BKB registers in Lesotho
WOOL and Mohair auctioneers, BKB, have registered a local company, BKB Lesotho in a bid to save its business interest that was under threat after indications that government is moving to block the selling of the products in South Africa.
The government is drafting legislation to block foreign companies from playing the middleman role for local farmers in South Africa which has prompted BKB to register a local entity.
For the past 44 years, BKB has been selling wool and mohair on behalf of 40 000 local farmers through an auction in Eastern Cape.
However, the current government has argued that the process disadvantaged Lesotho as the country does not get any taxes from the company.
In October last year, a joint venture between the Lesotho National Wool and Mohair Growers Association (LNWMGA) and Maseru Dawning established the Lesotho Wool Centre (LWC), located in Thaba-Bosiu, from where wool and mohair would be sold.
Although not yet operational, the 10 000 square metres centre, which has the capacity to store at least 8000 tonnes of fabric has attracted a M 55 million investment to develop. M4 million was contributed by LNWMGA while the rest came from Maseru Dawning, which is owned by a foreign investor, Stone Shi. LNWMGA is said to hold 75 percent of the shares while Maseru Dawning owns the remainder.
According to the Minister of Small Businesses, Cooperatives and Marketing, Chalane Phori, a bill that is being drafted will only allow the sales to be done between the farmers and the overseas buyers as a way of ensuring that the farmers earnings are maximised.
He said this would help the farmers to have direct access to the market.
“The centre in Thaba Bosiu was erected by a joint venture between the farmers who have a larger stake in the sector, or rather are directly affected by anything that happens in the sector,” Mr Phori said.

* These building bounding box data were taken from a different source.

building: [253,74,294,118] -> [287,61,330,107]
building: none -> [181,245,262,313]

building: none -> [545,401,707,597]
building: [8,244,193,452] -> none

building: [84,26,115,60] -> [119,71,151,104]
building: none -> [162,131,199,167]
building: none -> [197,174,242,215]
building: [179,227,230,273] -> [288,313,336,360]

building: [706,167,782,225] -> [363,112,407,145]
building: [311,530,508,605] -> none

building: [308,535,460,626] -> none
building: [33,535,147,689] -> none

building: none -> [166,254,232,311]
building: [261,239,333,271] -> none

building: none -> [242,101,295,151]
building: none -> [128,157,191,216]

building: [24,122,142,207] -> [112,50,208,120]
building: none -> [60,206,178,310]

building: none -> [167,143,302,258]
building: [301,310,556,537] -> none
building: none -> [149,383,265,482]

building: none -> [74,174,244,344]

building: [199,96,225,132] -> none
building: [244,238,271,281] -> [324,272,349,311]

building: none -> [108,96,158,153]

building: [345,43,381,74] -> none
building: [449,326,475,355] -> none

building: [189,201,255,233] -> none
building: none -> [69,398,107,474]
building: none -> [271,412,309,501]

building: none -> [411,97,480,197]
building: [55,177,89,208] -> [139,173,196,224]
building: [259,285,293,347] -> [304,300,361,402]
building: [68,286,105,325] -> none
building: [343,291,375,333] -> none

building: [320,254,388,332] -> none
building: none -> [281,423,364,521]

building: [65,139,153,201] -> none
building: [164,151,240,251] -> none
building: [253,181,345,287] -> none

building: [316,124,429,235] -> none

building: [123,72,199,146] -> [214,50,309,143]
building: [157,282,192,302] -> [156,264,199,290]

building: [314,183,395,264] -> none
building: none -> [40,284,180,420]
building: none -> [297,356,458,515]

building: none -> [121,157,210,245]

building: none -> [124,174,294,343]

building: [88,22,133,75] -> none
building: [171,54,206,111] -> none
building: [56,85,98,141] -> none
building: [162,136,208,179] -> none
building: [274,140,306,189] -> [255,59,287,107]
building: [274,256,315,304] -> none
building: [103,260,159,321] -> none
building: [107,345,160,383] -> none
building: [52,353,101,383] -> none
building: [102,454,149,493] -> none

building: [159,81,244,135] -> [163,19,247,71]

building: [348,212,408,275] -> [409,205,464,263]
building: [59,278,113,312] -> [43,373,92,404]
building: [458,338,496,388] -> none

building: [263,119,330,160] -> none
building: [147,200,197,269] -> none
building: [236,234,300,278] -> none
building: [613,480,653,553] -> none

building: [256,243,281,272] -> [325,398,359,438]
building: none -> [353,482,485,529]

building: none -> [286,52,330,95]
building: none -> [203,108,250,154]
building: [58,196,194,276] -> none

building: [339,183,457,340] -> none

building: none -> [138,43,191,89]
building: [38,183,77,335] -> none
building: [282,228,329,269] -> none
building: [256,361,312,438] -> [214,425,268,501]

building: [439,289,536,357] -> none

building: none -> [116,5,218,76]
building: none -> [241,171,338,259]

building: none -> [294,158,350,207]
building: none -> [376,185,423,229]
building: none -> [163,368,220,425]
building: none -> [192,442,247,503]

“The ministry’s mandate is to protect and help the development of small and medium enterprises and the cabinet has already given us a green light to establish a law which will bind farmers to sell from the centre in Thaba Bosiu.
“We have already conducted a study and we discovered that a large market of wool and mohair exists in Europe and Asia so we will be shipping straight to those continents to maximise the profits. Just like we have already closed borders for importation of meat, the move is meant to create jobs locally through our own resources and ensure money circulates within the country.”
The minister also said the centre would grade the wool and mohair instead of the current arrangement where BKB is responsible for grading. He also said BKB would not be barred from conducting its business as long as it is registered as a taxpayer in Lesotho.
BKB general manager, Isak Staats, said they completed their company registration in Lesotho last month as they have no intension of disserting their longtime clients. He said the future of Lesotho’s wool and mohair was economically positive.
“Our relationship with producers goes back more than 40 years. During this time, we have been given the opportunity to prove the value that we add for our producers in giving them access to a transparent international wool selling platform and to make friends in the industry.
“The future of wool and mohair in general and specifically in Lesotho is incredibly positive.
“The world market has a massive appetite for natural products, produced sustainably, by people that have a passion for what they do. It is truly an international trade that depends on high levels of integrity and excellent systems,” Mr Staats said.